Japanese automaker Honda on Thursday said it was recalling nearly 700,000 vehicles worldwide due to defective parts that could stall the engine and cause problems restarting in certain models.
The move comes after the car giant was forced to call back about 1.35 million vehicles in December and is the latest in a series of recalls to hit Japan's auto industry.
Honda said Thursday that defective spring parts had been found in its Freed compact minivan, Fit compact car and City sedan that could deteriorate over time, resulting in abnormal sounds and in the worst case lead to stalling.
Honda spokeswoman Natsuno Asanuma said the firm was recalling 693,497 vehicles globally, including 170,000 of the Freed and Fit models in Japan.
The latest action will affect over 220,000 units in Asia, mainly the Southeast Asian ASEAN area, and about 156,000 in China, she said. Around 97,000 units will be recalled in the United States.
No accidents associated with the defect have been reported, she added.
However, there have been 72 complaints in Japan, the transport ministry said.
2 months ago Honda pulled 1.35 million Fit cars, including 621,000 overseas, to repair a headlight defect.
Japan's car giants have seen millions of recalls in the past year, but none have been more affected than Toyota, the world's biggest auto maker.

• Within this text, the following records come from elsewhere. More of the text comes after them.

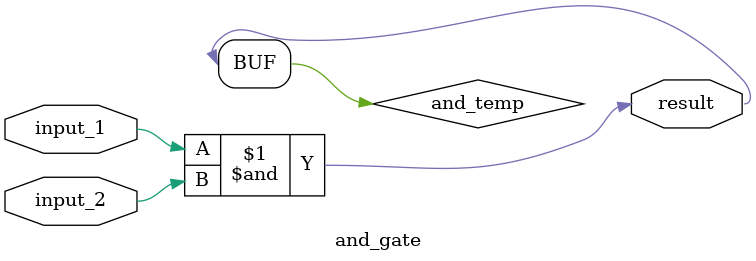
<source format=v>
module and_gate (
	input_1,
	input_2,
	result);
	
input input_1;
input input_2;
output result;

wire and_temp;
assign and_temp = input_1 & input_2;
assign result = and_temp;
endmodule





</source>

Toyota became mired in crisis when it recalled nearly 9 million vehicles between late 2009 and February last year due to brake and accelerator defects linked to deadly accidents that tarnished its image of reliability.
As criticism mounted of its slow response and bureaucratic inflexibility, Toyota tightened its recall policy and has pulled around 16 million units since late 2009 over a range of issues.
It scored a victory earlier this month after its electronic throttle systems were cleared of blame for defects linked to dozens of deaths in the US, but it still faces a long road towards restoring its reputation, say analysts.
Honda has now recalled more than 4 million vehicles since February 2010 over a range of different issues, while Nissan has pulled around 3.5 million in the same period.
Nissan Motor late last year said it was recalling more than 2.1 million cars globally due to a faulty engine control system, in 1 of its biggest ever single recalls, and more than half a million over a steering column fault.
Japan's big 3 automakers have all nevertheless raised their forecasts for annual profits as an improving global economy helps bolster demand, particularly in emerging markets.
Honda's net profit for the 3 months ended December fell nearly 40% year-on-year due to the impact of the strong yen and sliding Japanese demand, but in January it lifted its full-year profit forecast.
Its performance overseas in emerging markets and the United States helped Honda lift its full year profit forecast to 530 billion yen ($6.33 billion), up 97.5% year-on-year, compared with a 500 billion yen forecast in October.
Honda shares closed up 1.09% in Tokyo ahead of the recall announcement.